= Continuity model of British ancestry =

Proposed British population history

The continuity model of British ancestry is the thesis that Britain's population has remained substantially unchanged since the first post ice age settlement. Although starting in the 1970s, in the mid-2000s it became a temporarily popular explanation for the state of understanding of British genetics.

==Debate==
The previously dominant model of the makeup of the British population was of a wave of different invasions coming into Britain such as the Anglo-Saxons, Celts and Bell-Beaker people. These invasions would not just take in the culture but they would also impose foreign ruling classes and substantially replace the population.

==Archaeological evidence==
In the 1970s, a continuity model was popularized by Colin Burgess in his book The Age of Stonehenge, which theorised that the Celtic culture in Great Britain "emerged" rather than resulted from invasion, and that the Celts were not invading aliens, but the descendants of, or culturally influenced by, figures such as the Amesbury Archer, whose burial included clear continental connections.
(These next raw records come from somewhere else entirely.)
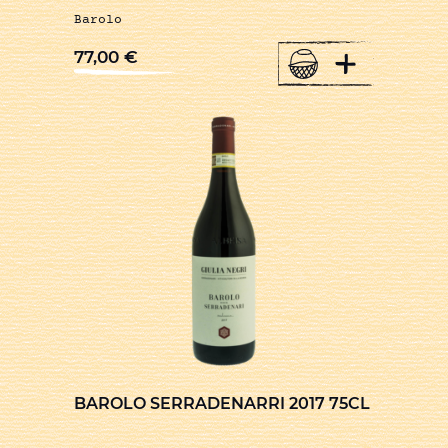
Barolo
+
77,00
€
BAROLO SERRADENARRI 2017 75CL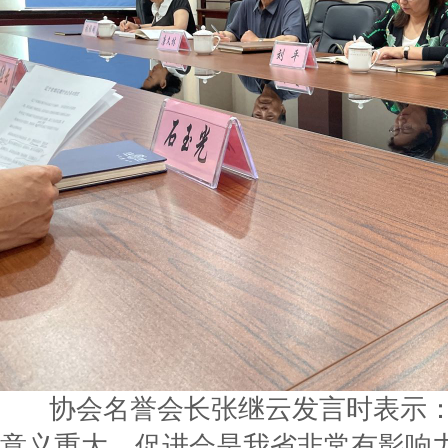
协会名誉会长张继云发言时表示：
意义重大。促进会是我省非常有影响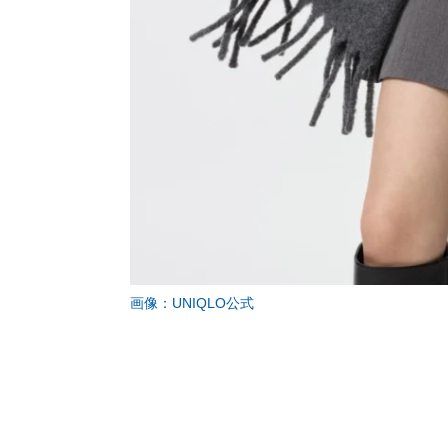
画像：UNIQLO公式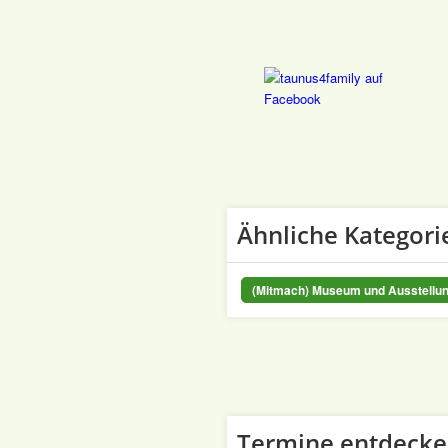
Ähnliche Kategori
(Mitmach) Museum und Ausstellu
Termine entdeck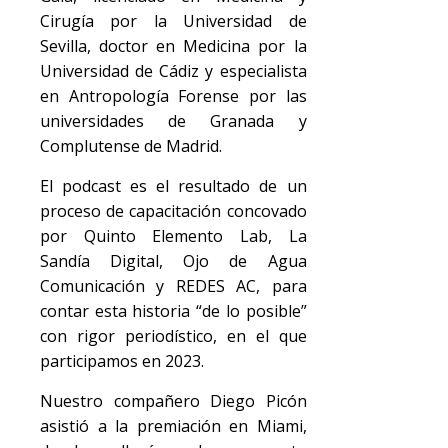
Cirugía por la Universidad de
Sevilla, doctor en Medicina por la
Universidad de Cádiz y especialista
en Antropología Forense por las
universidades de Granada y
Complutense de Madrid.
El podcast es el resultado de un
proceso de capacitación concovado
por Quinto Elemento Lab, La
Sandía Digital, Ojo de Agua
Comunicación y REDES AC, para
contar esta historia “de lo posible”
con rigor periodístico, en el que
participamos en 2023.
Nuestro compañero Diego Picón
asistió a la premiación en Miami,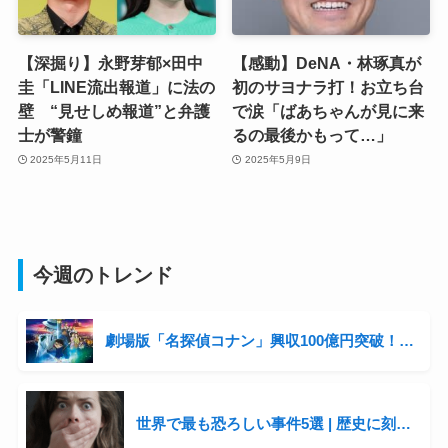
【深掘り】永野芽郁×田中
【感動】DeNA・林琢真が
圭「LINE流出報道」に法の
初のサヨナラ打！お立ち台
壁 “見せしめ報道”と弁護
で涙「ばあちゃんが見に来
士が警鐘
るの最後かもって…」
2025年5月11日
2025年5月9日
今週のトレンド
劇場版「名探偵コナン」興収100億円突破！シリーズ3年連続の快挙と青山剛昌の収入事情に迫る
世界で最も恐ろしい事件5選 | 歴史に刻まれた衝撃の出来事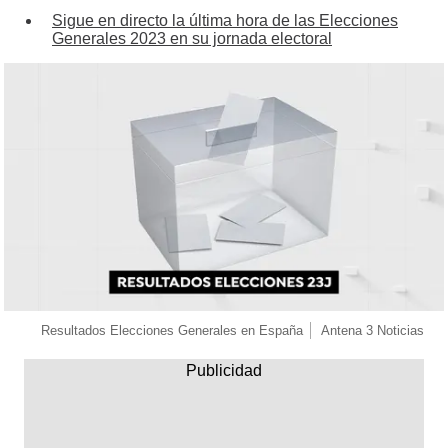
Sigue en directo la última hora de las Elecciones
Generales 2023 en su jornada electoral
Resultados Elecciones Generales en España
Antena 3 Noticias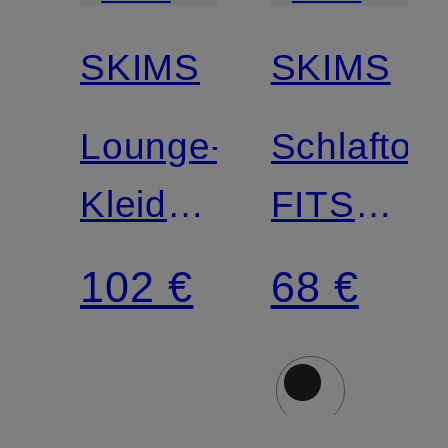
Match
Match
SKIMS
SKIMS
Lounge-
Schlaftop
Kleid
FITS
SOFT
EVERYB
102 €
68 €
LOUNGE
LACE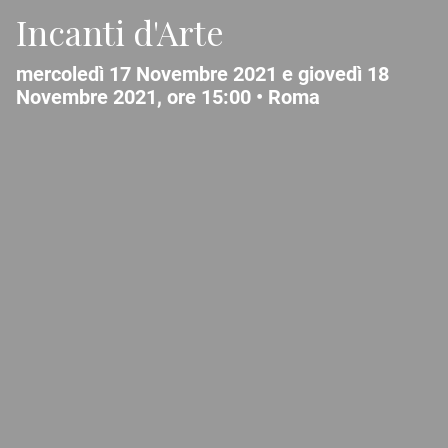
Incanti d'Arte
mercoledì 17 Novembre 2021 e giovedì 18
Novembre 2021, ore 15:00 •
Roma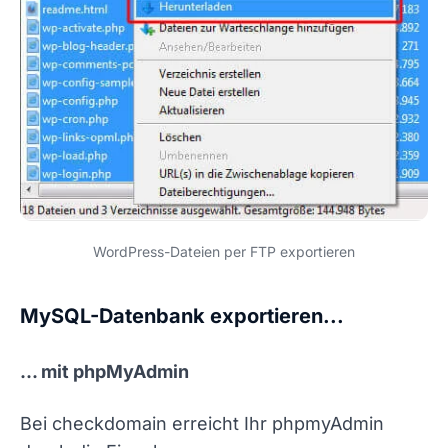
WordPress-Dateien per FTP exportieren
MySQL-Datenbank exportieren...
... mit phpMyAdmin
Bei checkdomain erreicht Ihr phpmyAdmin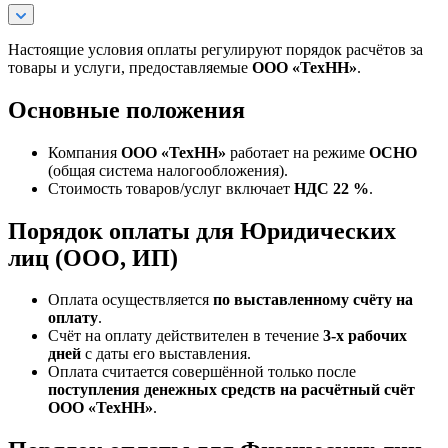
Настоящие условия оплаты регулируют порядок расчётов за
товары и услуги, предоставляемые
ООО «ТехНН»
.
Основные положения
Компания
ООО «ТехНН»
работает на режиме
ОСНО
(общая система налогообложения).
Стоимость товаров/услуг включает
НДС 22 %
.
Порядок оплаты для Юридических
лиц (ООО, ИП)
Оплата осуществляется
по выставленному счёту на
оплату
.
Счёт на оплату действителен в течение
3‑х рабочих
дней
с даты его выставления.
Оплата считается совершённой только после
поступления денежных средств на расчётный счёт
ООО «ТехНН»
.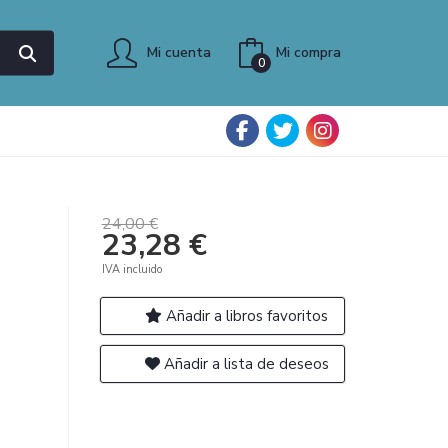
Mi cuenta
Mi compra
0
24,00 €
23,28 €
IVA incluido
Añadir a libros favoritos
Añadir a lista de deseos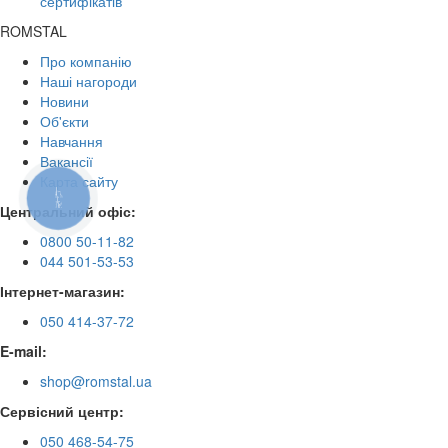
сертифікатів
ROMSTAL
Про компанію
Наші нагороди
Новини
Об'єкти
Навчання
Вакансії
Карта сайту
КНОПКА
ЗВ'ЯЗКУ
Центральний офіс:
0800 50-11-82
044 501-53-53
Інтернет-магазин:
050 414-37-72
E-mail:
shop@romstal.ua
Сервісний центр:
050 468-54-75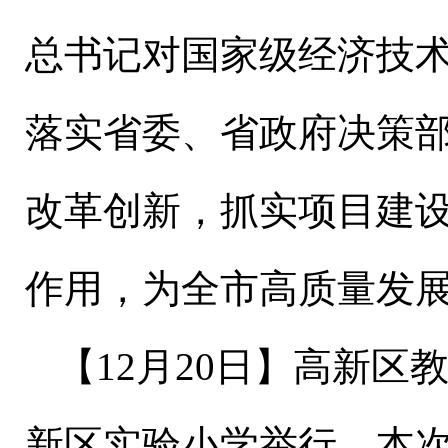
总书记对国家级经济技
落实省委、省政府决策
改革创新，抓实项目建
作用，为全市高质量发
【
1
2
月
20
日
】高新区
新区实验小学举行。本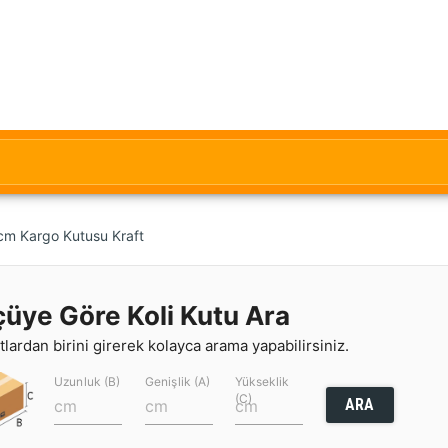
cm Kargo Kutusu Kraft
çüye Göre Koli Kutu Ara
lardan birini girerek kolayca arama yapabilirsiniz.
Uzunluk (B)
Genişlik (A)
Yükseklik
(C)
ARA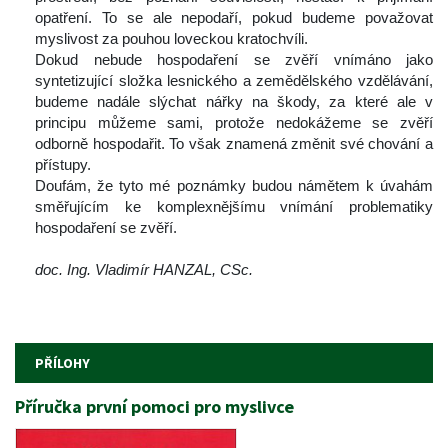
opatření. To se ale nepodaří, pokud budeme považovat 
myslivost za pouhou loveckou kratochvíli.
 Dokud nebude hospodaření se zvěří vnímáno jako 
yntetizující složka lesnického a zemědělského vzdělávání, 
budeme nadále slýchat nářky na škody, za které ale v 
principu můžeme sami, protože nedokážeme se zvěří 
odborně hospodařit. To však znamená změnit své chování a 
přístupy.
 Doufám, že tyto mé poznámky budou námětem k úvahám 
měřujícím ke komplexnějšímu vnímání problematiky 
hospodaření se zvěří.
 
doc. Ing. Vladimír HANZAL, CSc.
 
 
PŘÍLOHY
Příručka první pomoci pro myslivce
The archaeological evidence is of substantial cultural continuity through the 1st millennium BCE, although with a significant overlay of selectively adopted elements of the "Celtic" La Tène culture from the 4th century BCE onwards. There are claims of continental-style states appearing in southern England close to the end of the period, possibly reflecting in part immigration by élites from various Gallic states, such as those of the Belgae. Contradictory evidence of chariot burials in England begins about 300 BC and is mostly confined to the Arras culture associated with the Parisii.

==Genetic Influences==
Stephen Oppenheimer's book The Origins of the British argued that the British gene pool was substantially unaltered from the Britain's original settlement in the late Stone Age with little substantial genetic contribution from subsequent invasions. He claimed the early Y chromosome studies that showed Anglo-Saxon male ancestry were biased, pre-selecting genetic testing methodologies to fit models based on the invasion accounts of Gildas and Procopius, saying that correlations of gene frequency mean nothing without a knowledge of the genetic prehistory of the regions in question. He argued that that the Belgae and related groups with continental genetic markers indistinguishable from Anglo-Saxons arrived earlier and were already strong in the 5th century in particular regions or areas with most of the rest of the population genetically similar to the Basque people of northern Spain and southwestern France, from 90% in Wales to 66% in East Anglia. Oppenheimer suggests that the division between the West and the East of England is not due to the Anglo-Saxon invasion but originates with two main routes of genetic flow – one up the Atlantic coast, the other from neighbouring areas of Continental Europe – which occurred just after the Last Glacial Maximum.

Barry Cunliffe, the Emeritus Professor of European Archaeology at the University of Oxford, has been influential in challenging earlier “waves of invasion” narratives. In works such as Facing the Ocean and Iron Age Communities in Britain, Cunliffe argues that cultural and technological developments in Britain can be explained to a large extent by long-standing maritime connections and gradual exchanges across the English Channel and Atlantic seaboard, rather than by large-scale population displacements, over what he calls the longue durée.

== Popularisation in the 2000s ==
During the early 2000s, versions of the continuity model gained significant public attention. Archaeologist Francis Pryor’s Channel 4 TV series and popular books Britain BC (2003) and Britain AD (2004) advanced arguments that major cultural shifts could be explained by internal development and cross-channel contacts rather than wholesale population replacement.

Bryan Sykes, a former geneticist at Oxford University, also with the BBC's Blood of the Vikings documentary series in 2001 (which as with Oppenheimer argued that the historic record underestimated the Viking genetic influence but greatly overestimated all the other invasions) introduced the thesis to mainstream audiences, with the subsequent follow up bestseller book Blood of the Isles coming to a very similar conclusion to Oppenheimer. The overall effect was that continuity-based perspectives, which had been circulating among archaeologists since at least the 1970s, became more widely recognized among both general readers and some academics by the mid to late 2000s.

==Challenges==
More recent work has challenged the theories of Oppenheimer and Sykes. David Reich's Harvard laboratory found that the Bell Beaker People from the Lower Rhine had little genetic relation to the Iberians or other southern Europeans. The Beaker Complex to Britain was associated with a replacement of ~90% of Britain's gene pool within a few hundred years, continuing the east-to-west expansion that had brought Steppe-related ancestry into central and northern Europe 400 years earlier.

Modern autosomal genetic clustering is testament to this fact, as the British and Irish cluster genetically very closely with other North European populations, rather than Iberians, Galicians, Basques or those from the south of France. Further, more recent whole genome research has broadly supported the idea that genetic differences between the English and the Welsh have origins in the settlement of the Anglo-Saxons rather than prehistoric migration events.